What is expected
Repeat only the lines below that run from the line with "index tip: (46, 50)" to the line with "index pip: (302, 621)", ends included; skip every picture.

(Available records begins)

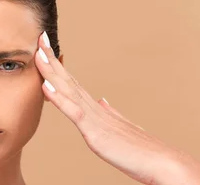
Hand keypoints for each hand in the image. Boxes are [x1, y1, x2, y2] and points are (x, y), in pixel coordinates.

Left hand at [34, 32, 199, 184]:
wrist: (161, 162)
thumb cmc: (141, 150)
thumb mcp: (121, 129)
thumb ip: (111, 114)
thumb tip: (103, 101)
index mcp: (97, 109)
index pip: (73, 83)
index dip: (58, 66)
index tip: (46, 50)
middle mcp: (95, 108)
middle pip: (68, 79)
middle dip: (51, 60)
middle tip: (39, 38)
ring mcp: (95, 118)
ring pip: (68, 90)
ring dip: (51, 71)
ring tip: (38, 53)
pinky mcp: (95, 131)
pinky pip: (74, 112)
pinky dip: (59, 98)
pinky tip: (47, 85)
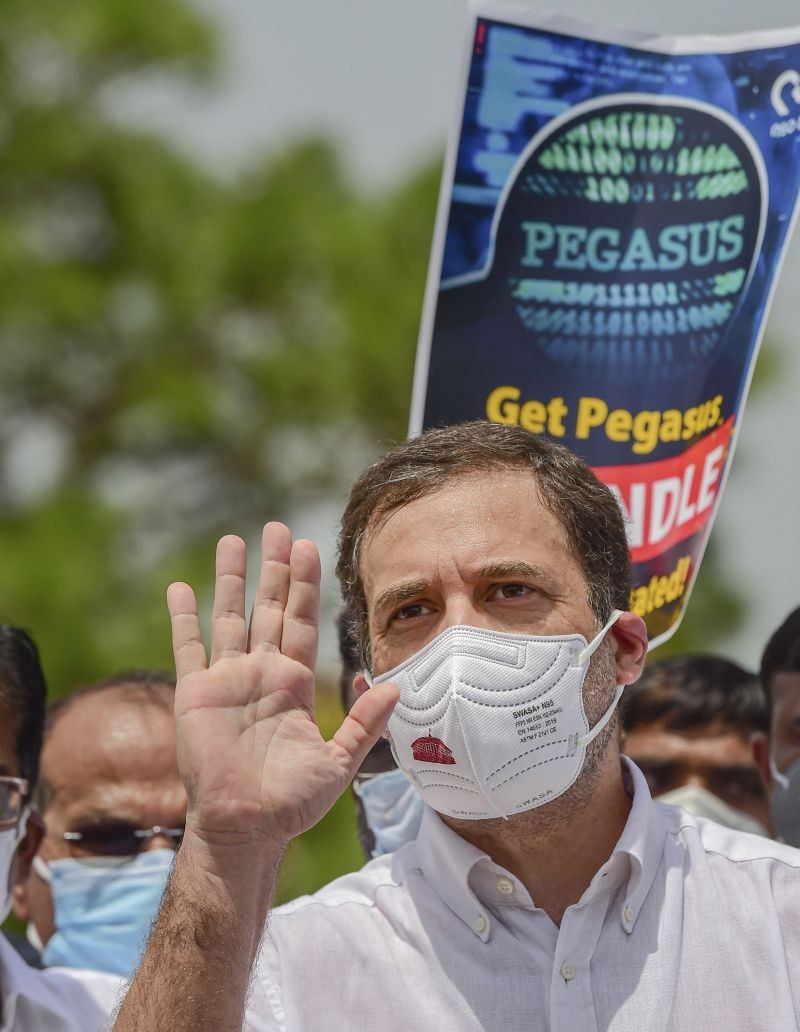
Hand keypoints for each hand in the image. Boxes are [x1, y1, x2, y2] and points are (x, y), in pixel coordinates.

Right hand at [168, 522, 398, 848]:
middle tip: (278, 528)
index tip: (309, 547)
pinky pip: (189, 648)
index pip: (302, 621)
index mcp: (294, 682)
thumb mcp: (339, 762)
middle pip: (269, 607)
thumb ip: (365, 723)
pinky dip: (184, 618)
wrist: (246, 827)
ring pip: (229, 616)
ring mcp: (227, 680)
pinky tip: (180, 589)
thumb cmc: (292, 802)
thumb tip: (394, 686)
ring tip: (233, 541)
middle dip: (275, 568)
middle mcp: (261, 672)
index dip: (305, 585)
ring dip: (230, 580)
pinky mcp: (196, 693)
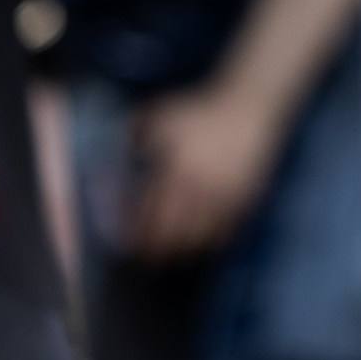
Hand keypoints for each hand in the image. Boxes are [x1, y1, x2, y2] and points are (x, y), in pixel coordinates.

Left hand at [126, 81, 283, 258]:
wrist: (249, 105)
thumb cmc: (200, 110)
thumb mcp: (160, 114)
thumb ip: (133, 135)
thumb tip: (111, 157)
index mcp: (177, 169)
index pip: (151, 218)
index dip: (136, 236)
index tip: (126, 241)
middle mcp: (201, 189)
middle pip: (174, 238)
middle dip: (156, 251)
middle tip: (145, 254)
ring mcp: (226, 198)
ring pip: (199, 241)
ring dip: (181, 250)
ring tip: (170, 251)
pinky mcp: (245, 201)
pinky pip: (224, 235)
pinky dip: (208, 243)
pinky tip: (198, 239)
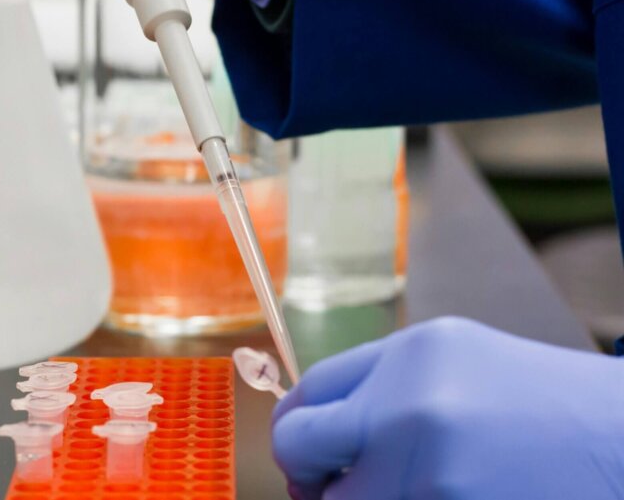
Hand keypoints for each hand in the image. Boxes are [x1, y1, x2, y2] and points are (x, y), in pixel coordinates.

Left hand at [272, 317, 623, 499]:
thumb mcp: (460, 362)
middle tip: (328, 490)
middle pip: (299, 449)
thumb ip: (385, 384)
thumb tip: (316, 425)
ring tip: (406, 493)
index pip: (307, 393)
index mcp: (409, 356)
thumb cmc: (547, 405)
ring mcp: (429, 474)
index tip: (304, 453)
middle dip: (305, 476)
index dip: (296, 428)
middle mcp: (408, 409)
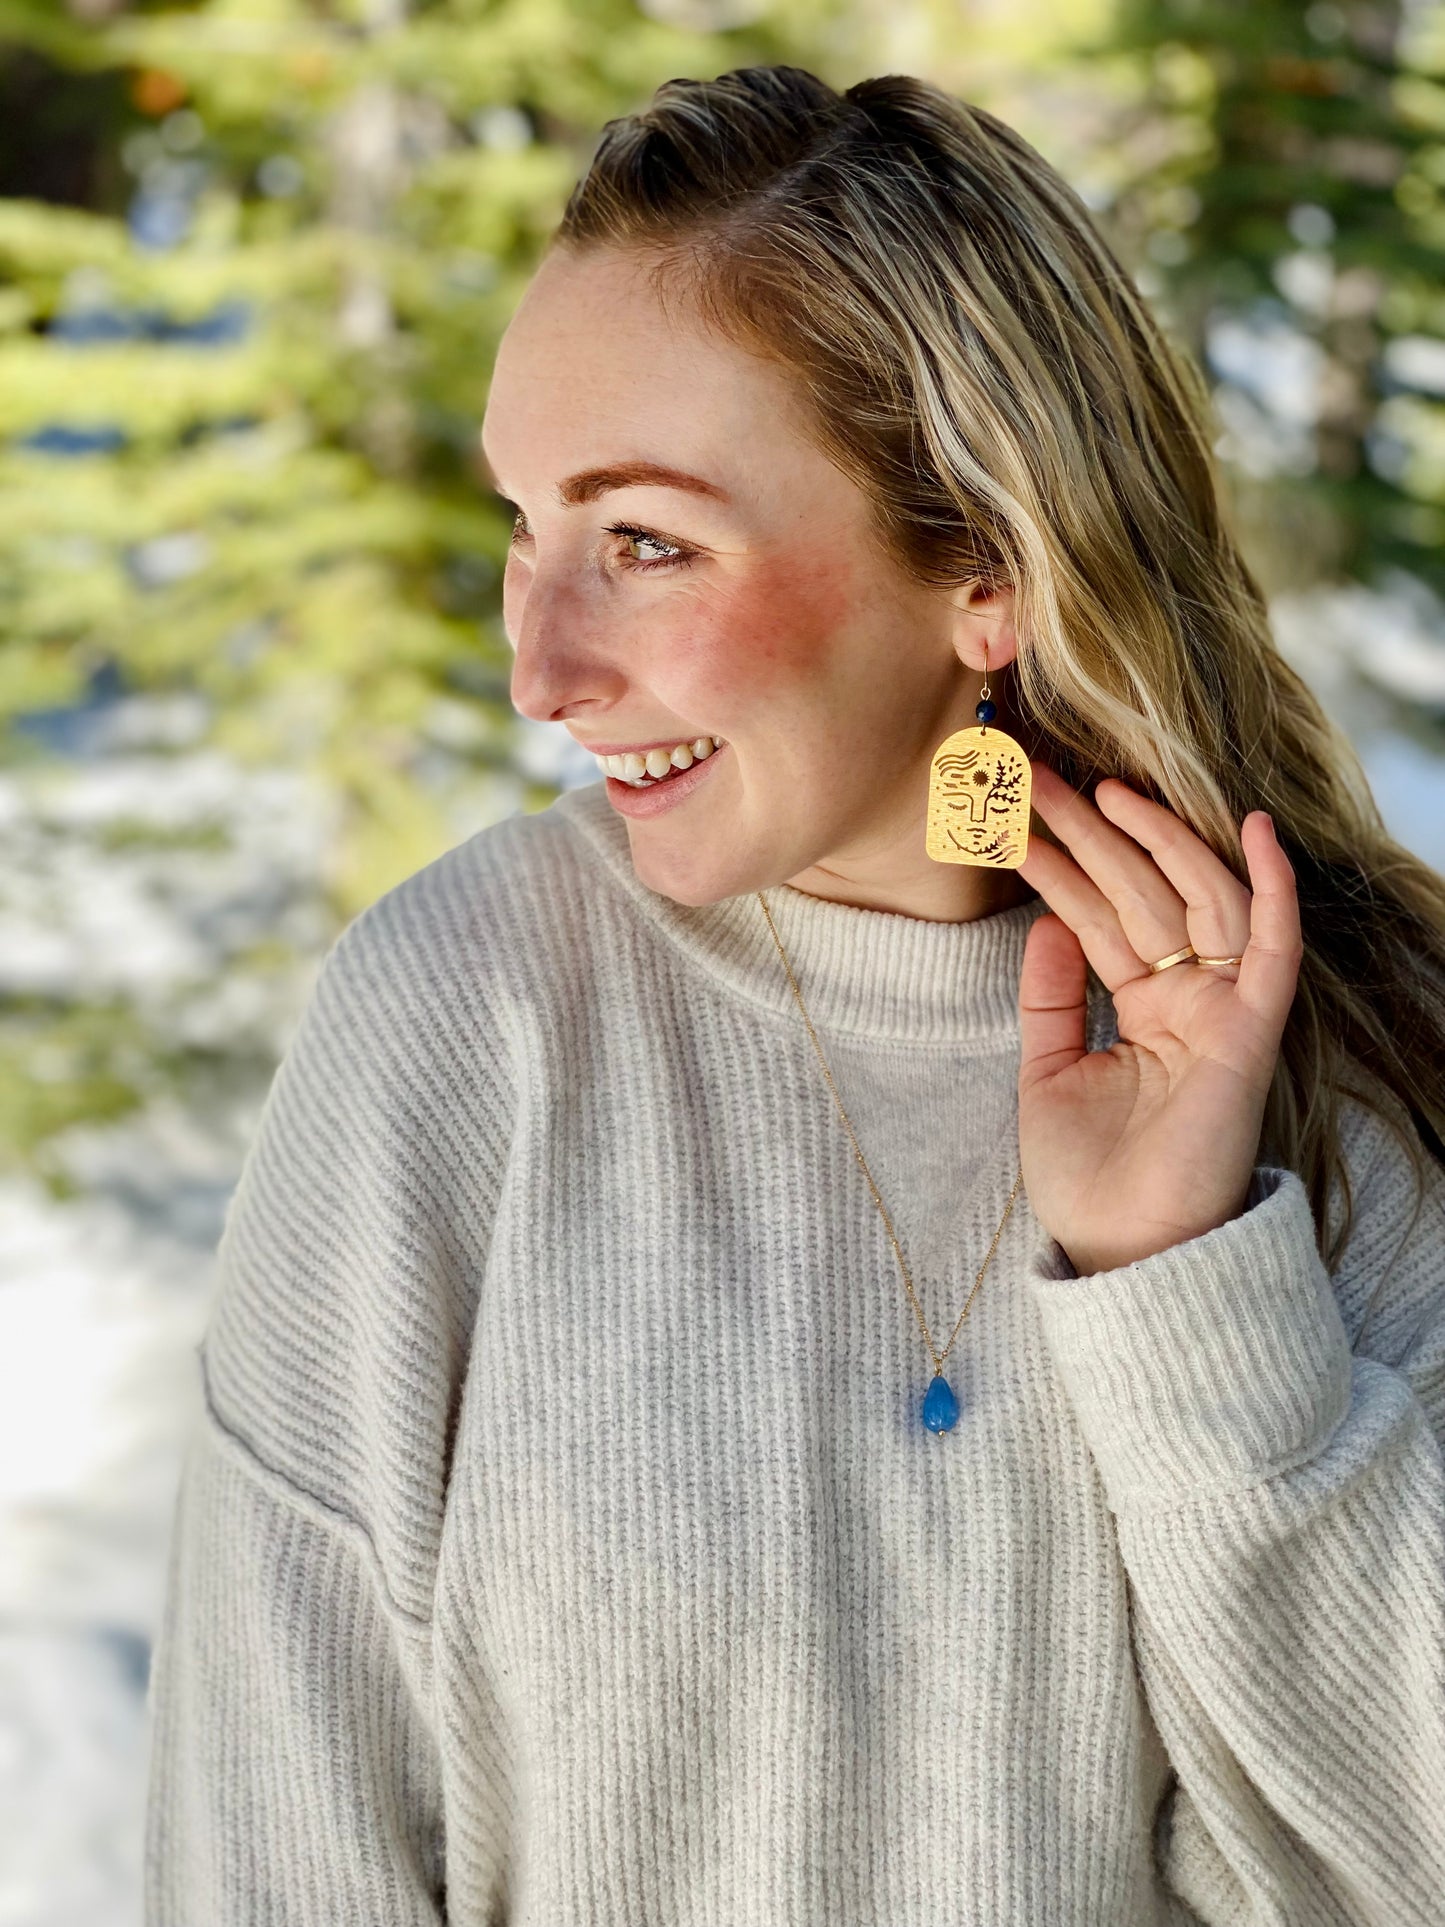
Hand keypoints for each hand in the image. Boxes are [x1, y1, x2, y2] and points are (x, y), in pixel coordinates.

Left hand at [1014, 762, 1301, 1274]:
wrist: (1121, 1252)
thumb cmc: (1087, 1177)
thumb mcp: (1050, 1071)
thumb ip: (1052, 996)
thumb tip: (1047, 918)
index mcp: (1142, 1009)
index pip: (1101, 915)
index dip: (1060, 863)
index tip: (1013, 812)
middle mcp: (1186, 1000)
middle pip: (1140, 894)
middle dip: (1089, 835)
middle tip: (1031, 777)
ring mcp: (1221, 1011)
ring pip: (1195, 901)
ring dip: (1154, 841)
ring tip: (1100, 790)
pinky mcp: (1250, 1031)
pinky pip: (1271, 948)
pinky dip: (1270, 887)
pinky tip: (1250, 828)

(Available records ends)

Solution to the exercise
index tip: (46, 50)
middle mcp: (95, 108)
middle pip: (68, 79)
middle dip: (51, 60)
middle tip: (39, 38)
ring mcp: (95, 118)
ring pip: (68, 90)
ring dip: (51, 71)
ring tip: (38, 53)
pinky mcp: (95, 131)
pinky pip: (74, 112)
pinky dip: (59, 98)
pinky tip: (47, 85)
Hand keypoints for each hand in the image. Boxes are [x1, y1, x2, y2] and points are (x, y), in pixel coordinates.

Right hand at [168, 522, 398, 848]:
middle tip: (278, 528)
index tip: (309, 547)
pinky pip: (189, 648)
index pip: (302, 621)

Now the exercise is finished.